President of the Otago University Students' Association (OUSA), Steve Day, is outraged that the Government which has created this situation continues to hold onto power rather than giving someone else a chance to resolve the situation.

“Many of those students who now owe upwards of $50,000 are living here in Dunedin and once they leave Uni. they may not be able to get a mortgage, they may delay having a family or committing to marriage. They may leave the country, not because of high taxes but because high debt.” Said Steve Day.

“The interest on a loan of $50,000 is $70 per week. Quite a lot of money for someone with no income, full time study and no access to a living allowance equivalent to the dole.

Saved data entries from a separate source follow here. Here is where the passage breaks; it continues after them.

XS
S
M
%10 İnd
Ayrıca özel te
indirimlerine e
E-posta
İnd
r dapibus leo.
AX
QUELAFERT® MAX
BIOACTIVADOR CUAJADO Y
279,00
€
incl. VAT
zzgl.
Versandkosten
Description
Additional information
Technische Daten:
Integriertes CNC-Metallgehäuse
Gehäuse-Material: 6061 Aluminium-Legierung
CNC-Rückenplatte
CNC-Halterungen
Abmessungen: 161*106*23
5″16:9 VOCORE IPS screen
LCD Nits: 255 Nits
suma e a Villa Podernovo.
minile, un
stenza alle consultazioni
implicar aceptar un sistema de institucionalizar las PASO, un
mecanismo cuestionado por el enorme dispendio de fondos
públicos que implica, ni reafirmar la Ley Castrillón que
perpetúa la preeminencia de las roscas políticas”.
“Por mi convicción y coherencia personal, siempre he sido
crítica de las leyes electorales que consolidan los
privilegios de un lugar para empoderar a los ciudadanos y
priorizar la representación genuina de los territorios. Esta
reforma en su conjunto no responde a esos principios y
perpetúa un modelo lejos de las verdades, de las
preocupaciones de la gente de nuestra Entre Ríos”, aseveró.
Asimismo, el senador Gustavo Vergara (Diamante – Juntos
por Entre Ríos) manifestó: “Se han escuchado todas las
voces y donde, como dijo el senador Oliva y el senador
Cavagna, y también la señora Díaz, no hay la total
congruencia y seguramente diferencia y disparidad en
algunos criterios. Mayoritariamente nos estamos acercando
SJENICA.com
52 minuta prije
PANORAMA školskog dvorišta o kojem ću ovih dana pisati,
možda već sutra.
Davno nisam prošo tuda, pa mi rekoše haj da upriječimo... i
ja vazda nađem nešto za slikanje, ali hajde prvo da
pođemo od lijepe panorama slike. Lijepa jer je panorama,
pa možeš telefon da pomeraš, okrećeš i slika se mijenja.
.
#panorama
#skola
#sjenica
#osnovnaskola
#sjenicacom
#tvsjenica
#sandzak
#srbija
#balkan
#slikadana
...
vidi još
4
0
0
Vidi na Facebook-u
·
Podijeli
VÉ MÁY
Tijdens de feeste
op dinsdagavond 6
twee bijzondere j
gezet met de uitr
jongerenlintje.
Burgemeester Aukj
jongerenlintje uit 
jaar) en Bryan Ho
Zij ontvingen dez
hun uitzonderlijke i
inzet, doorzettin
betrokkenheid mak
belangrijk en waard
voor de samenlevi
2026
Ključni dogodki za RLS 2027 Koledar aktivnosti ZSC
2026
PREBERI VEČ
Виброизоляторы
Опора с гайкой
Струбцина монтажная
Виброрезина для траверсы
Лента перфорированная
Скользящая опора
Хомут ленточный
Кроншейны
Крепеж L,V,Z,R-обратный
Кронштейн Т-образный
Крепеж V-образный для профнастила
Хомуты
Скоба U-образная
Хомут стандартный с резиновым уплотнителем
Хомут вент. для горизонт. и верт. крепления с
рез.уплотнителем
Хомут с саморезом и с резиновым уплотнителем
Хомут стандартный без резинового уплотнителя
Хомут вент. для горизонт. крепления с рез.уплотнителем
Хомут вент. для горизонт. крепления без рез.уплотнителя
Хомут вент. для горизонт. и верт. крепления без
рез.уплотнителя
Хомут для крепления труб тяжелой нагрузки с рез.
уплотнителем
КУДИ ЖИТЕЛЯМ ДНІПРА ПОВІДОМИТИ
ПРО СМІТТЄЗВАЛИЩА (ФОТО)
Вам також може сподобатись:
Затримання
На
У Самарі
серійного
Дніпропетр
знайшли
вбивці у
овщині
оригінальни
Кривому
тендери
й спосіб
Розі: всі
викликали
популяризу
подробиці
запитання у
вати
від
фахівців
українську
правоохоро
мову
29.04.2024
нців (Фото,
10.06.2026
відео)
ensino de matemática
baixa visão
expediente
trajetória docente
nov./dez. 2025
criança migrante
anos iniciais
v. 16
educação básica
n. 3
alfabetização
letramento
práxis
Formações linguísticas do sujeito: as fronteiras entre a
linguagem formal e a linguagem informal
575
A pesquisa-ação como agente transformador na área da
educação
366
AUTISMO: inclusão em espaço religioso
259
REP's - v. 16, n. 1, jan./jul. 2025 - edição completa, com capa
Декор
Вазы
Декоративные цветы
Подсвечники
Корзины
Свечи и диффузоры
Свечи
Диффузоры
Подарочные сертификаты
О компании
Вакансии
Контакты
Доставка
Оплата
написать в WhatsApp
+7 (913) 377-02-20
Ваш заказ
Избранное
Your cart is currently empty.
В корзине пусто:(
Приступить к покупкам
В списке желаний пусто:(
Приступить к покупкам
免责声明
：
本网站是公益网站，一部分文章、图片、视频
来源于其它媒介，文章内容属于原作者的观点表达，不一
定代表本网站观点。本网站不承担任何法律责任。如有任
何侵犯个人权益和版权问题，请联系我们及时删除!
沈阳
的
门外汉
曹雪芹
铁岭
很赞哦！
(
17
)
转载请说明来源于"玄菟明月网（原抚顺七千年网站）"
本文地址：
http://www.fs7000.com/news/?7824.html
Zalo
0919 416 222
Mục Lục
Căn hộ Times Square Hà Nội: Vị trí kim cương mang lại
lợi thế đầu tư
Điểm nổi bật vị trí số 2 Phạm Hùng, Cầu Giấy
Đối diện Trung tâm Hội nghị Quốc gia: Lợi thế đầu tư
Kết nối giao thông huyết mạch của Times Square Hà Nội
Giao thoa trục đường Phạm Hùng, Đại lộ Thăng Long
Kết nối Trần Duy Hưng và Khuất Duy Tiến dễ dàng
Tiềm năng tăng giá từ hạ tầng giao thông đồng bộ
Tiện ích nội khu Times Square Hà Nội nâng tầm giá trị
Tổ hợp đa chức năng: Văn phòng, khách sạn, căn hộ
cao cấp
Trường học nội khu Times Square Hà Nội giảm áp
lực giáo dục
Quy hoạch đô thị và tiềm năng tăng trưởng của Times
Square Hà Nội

Other facts to emerge from the government’s most recent financial report on Student loans include:

Total student debt is forecast to more then triple to $11,000,000,000 in the next fifteen years.

Pacific Island students need to borrow more than $500 per year more than the average student.

Ethnicities other than pakeha are finding debt grows faster. While the amount per year borrowed by pakeha students grew between 1997 and 1998 by 3.2% the amount borrowed by students of other ethnicities increased anywhere between 4.1% and 9.2% depending the ethnicity to which they belonged.

“We need to independently review the loans scheme now and that analysis needs to include a gendered and multicultural analysis of how debt affects our citizens.” Said Steve Day. “We need a new approach to tertiary funding and policy.”